Unrolling the loop

Using an NFA engine which is the most common engine today, there are several optimisation that could be introduce by writing your regular expressions differently.  Jeffrey E. F. Friedl explains in details, how to craft an efficient regular expression for NFA engines, in his book «Mastering Regular Expressions». One of the most advanced technique shown by Jeffrey Friedl is what he have called the "Unrolling the loop" technique.

This optimisation thechnique is used to optimize repeated alternation of the form (expr1|expr2|...)*. These expression are not uncommon, and the use of another repetition inside an alternation may also leads to super-linear match. Super-linear match arise from the underterministic expression (a*)*. An exemple of super-linear match could be found in our backtracking example.

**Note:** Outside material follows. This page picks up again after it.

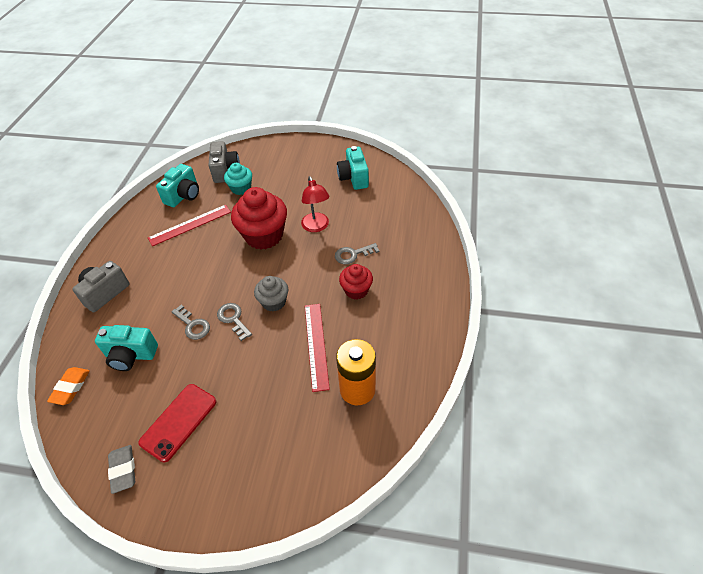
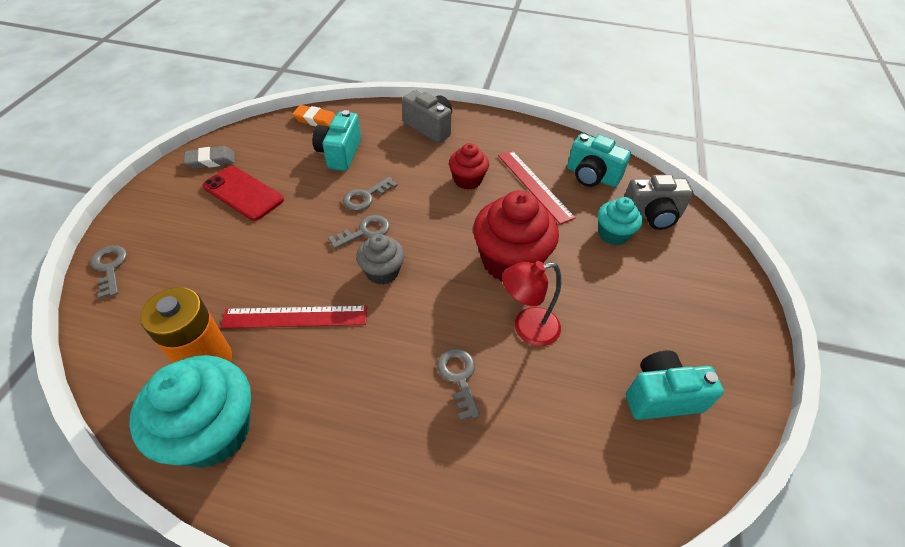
camera: 90 degrees right, 0 degrees up
(271, 504) = (110, 267): none -> grey key
(356, 290) = (381, 376): red cupcake -> red cupcake (467, 180)
(406, 368) = (213, 431): none -> turquoise cupcake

The unrolling the loop technique is based on the hypothesis that in most case, you kown in a repeteated alternation, which case should be the most usual and which one is exceptional. We will called the first one, the normal case and the second one, the special case. The general syntax of the unrolling the loop technique could then be written as:

normal* ( special normal* )*

Which could means something like, match the normal case, if you find a special case, matched it than match the normal case again. You notice that part of this syntax could potentialy lead to a super-linear match. To avoid a neverending match to append, the following rules shoud be carefully applied:

  • the start of the special case and the normal case must be mutually exclusive
  • special must always match at least one character
  • the special expression must be atomic: be careful to the fact that ( special normal* )* could be reduced to (special)*, which if special is special*, this became similar to (a*)* which is a undeterministic expression.

So keeping all these rules in mind, we could craft some efficient expressions:
Match C/C++ quotes : "[^"\\]* (\\.[^"\\]*)*" Match VB quotes : "[^"]*(""[^"]*)*" Match a SGML/XML tag taking care of > inside quotes: <[^>"]*("[^"]*"[^>"]*)*>

This is a really brief introduction of this interresting technique, remember to look at the «Mastering Regular Expressions» book for a full discussion.